State Department staffers have had a number of disagreements with President Trump — including signing a memo opposing the travel ban, trying to prioritize approved visas from the affected countries, and attempting to assure Australia that a refugee resettlement deal is still on, despite what Trump suggested in a tweet.
Now sources claim that the State Department offered the new administration an International Holocaust Remembrance Day statement that wouldn’t have sparked an angry backlash and accusations of Holocaust denial, but the White House opted not to use it.
While the White House statement only mentioned that “innocent people” were subject to “Nazi terror,” Politico reports that the State Department’s Office of the Special Envoy for Holocaust Issues prepared a message that mentioned Jewish victims, as it had done in the past. Sources say State Department officials thought the statement was being drafted for use by the White House.
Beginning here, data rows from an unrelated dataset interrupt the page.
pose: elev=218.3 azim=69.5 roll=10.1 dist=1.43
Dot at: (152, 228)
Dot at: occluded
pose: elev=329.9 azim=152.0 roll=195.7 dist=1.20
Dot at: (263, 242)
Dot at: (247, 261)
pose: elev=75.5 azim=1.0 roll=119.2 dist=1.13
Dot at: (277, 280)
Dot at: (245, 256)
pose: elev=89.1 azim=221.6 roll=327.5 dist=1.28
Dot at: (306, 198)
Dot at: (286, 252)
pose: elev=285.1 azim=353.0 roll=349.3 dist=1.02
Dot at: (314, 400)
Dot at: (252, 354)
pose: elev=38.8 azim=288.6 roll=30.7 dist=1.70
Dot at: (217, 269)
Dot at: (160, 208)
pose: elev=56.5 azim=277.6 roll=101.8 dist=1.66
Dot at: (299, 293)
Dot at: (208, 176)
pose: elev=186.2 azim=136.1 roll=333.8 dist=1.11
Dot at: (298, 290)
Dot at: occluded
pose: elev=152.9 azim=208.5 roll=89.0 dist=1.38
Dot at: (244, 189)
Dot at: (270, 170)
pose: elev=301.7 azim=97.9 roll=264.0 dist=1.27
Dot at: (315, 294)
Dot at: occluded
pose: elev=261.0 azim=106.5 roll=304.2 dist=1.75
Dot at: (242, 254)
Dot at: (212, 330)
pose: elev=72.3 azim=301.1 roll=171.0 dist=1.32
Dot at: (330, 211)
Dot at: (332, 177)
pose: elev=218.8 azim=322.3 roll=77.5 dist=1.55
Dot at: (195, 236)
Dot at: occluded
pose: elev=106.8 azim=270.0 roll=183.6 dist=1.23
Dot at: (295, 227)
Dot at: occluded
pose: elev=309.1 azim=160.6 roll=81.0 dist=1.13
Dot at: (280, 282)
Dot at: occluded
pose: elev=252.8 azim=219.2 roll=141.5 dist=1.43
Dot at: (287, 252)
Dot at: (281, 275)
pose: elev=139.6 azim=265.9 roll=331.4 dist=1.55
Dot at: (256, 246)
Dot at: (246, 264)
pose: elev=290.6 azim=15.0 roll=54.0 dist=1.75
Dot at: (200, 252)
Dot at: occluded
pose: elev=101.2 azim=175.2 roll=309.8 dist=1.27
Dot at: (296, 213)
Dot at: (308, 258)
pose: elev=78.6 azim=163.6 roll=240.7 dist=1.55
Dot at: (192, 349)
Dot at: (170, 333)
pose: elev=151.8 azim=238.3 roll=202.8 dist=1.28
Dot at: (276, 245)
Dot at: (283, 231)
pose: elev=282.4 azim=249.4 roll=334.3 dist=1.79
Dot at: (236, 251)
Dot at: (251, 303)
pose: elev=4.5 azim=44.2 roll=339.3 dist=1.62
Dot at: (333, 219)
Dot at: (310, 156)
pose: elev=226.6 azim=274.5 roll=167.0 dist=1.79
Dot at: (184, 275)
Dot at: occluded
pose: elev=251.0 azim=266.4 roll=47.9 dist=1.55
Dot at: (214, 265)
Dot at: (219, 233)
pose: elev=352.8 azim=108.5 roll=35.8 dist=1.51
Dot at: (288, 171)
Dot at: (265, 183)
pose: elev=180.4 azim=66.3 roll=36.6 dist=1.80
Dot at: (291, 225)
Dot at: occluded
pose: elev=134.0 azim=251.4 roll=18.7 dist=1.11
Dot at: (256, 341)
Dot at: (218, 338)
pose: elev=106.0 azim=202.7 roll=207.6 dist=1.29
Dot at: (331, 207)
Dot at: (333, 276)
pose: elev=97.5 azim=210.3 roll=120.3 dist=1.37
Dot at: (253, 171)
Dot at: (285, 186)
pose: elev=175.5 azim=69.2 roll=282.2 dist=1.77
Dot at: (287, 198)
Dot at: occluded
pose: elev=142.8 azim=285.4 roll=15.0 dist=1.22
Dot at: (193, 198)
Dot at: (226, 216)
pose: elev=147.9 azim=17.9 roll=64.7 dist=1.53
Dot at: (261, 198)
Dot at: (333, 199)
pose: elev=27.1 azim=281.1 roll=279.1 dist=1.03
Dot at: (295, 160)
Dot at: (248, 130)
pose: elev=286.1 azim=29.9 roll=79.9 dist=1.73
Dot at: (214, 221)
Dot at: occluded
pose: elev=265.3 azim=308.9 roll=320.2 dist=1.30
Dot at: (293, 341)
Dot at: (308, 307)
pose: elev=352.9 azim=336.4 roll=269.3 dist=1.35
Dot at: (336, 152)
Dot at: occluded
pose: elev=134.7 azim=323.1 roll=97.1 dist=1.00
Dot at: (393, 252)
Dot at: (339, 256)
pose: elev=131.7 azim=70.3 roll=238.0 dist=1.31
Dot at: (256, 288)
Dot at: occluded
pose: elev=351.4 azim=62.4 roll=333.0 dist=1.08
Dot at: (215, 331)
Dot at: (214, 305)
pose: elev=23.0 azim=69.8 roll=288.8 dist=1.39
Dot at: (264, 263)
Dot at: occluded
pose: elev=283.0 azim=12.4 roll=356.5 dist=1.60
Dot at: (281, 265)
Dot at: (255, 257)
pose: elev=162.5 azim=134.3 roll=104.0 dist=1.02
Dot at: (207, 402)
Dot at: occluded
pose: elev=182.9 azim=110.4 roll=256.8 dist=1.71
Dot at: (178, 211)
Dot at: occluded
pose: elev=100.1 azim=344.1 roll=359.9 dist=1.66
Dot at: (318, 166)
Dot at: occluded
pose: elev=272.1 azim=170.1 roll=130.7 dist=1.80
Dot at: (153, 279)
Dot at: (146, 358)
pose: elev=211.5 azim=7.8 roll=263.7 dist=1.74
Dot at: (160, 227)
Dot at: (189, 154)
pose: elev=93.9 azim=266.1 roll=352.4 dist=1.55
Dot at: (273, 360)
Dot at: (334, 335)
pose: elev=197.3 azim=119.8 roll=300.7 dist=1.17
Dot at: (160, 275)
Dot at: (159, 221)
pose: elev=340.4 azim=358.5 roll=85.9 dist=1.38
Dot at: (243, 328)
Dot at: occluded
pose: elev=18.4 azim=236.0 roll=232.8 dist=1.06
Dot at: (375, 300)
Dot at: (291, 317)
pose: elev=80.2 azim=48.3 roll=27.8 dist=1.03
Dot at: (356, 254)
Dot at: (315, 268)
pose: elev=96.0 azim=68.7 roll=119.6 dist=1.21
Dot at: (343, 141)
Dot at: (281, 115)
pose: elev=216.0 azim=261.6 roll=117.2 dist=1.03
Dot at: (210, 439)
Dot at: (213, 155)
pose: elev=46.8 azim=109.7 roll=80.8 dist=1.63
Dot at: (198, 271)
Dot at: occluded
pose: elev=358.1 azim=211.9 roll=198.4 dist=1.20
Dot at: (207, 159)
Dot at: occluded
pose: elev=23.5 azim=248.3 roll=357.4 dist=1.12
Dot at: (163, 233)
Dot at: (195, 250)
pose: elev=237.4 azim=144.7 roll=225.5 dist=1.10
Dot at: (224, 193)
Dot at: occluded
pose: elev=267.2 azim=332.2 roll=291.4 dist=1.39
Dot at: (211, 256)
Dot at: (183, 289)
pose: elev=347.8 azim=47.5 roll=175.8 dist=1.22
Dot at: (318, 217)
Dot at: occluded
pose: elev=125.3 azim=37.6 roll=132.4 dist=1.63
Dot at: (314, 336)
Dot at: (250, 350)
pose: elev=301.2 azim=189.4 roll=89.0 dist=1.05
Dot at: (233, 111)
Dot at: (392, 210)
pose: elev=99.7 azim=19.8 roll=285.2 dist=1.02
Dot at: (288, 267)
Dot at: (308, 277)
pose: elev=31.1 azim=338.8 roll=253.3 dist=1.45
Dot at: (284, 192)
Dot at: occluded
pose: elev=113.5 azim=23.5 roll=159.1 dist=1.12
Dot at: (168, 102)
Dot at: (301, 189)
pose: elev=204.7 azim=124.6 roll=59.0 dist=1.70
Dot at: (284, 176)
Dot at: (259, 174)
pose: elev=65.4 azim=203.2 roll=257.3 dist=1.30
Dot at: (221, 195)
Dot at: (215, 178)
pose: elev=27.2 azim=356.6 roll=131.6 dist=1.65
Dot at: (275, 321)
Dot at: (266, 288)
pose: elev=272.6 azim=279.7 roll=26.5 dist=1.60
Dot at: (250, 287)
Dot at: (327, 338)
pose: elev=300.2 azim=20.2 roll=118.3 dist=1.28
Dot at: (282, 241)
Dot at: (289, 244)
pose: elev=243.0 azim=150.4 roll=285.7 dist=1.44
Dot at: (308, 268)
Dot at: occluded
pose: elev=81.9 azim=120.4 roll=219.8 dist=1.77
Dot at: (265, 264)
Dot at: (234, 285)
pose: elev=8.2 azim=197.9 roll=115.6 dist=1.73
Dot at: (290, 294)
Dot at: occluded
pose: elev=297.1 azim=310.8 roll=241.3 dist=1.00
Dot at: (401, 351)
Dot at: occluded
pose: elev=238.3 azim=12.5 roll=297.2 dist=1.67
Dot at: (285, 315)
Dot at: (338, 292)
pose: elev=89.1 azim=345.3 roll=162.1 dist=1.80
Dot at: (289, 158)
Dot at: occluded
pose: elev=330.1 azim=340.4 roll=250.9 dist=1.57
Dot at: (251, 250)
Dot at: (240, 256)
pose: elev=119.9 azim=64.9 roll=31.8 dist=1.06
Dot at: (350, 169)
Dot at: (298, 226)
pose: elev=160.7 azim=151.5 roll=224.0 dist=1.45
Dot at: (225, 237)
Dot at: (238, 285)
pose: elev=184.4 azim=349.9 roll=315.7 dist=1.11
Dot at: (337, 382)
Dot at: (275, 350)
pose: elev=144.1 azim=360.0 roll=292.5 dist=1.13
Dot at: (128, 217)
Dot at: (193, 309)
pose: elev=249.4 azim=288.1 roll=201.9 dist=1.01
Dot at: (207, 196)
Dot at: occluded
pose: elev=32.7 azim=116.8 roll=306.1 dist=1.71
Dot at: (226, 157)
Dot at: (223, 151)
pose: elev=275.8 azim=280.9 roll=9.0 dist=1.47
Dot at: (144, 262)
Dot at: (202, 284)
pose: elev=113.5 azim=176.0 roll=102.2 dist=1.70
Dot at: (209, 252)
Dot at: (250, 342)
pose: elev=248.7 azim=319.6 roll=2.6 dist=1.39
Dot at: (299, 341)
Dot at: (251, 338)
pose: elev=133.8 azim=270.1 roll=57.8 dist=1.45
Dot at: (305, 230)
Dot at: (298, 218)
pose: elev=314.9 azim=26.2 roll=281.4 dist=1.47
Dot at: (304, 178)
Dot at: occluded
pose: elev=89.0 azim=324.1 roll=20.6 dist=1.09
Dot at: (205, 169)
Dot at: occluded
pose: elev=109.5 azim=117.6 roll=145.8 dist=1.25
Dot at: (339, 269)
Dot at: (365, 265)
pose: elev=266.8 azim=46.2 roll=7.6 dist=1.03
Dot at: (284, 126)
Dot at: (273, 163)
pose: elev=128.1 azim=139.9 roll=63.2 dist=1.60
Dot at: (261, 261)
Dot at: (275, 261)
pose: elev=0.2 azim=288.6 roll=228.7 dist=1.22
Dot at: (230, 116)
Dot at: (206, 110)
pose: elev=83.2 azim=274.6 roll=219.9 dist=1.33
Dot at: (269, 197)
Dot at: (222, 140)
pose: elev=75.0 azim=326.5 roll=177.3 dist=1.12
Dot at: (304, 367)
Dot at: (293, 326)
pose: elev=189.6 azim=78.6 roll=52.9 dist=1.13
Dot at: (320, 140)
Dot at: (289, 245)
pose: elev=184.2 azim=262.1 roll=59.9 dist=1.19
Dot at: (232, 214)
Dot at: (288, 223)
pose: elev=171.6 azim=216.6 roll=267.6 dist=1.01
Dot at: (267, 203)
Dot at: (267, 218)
An unnamed White House official said they didn’t see the State Department draft until after they had issued their own statement, and then told State not to release its version because it came in after 7 p.m. The official denied that they asked the State Department to draft a statement.
While critics note that downplaying the Nazis’ persecution of the Jews is a key feature of Holocaust denial, various White House officials have said the incident is overblown. White House Press Secretary Sean Spicer accused critics of “nitpicking” and noted that the statement was written “with the help of an individual who is both Jewish and the descendent of Holocaust survivors.” White House Chief of Staff Reince Priebus said he doesn’t “regret the words,” and Trump spokesperson Hope Hicks responded, “We are an incredibly inclusive group and we took into account all of those who suffered.”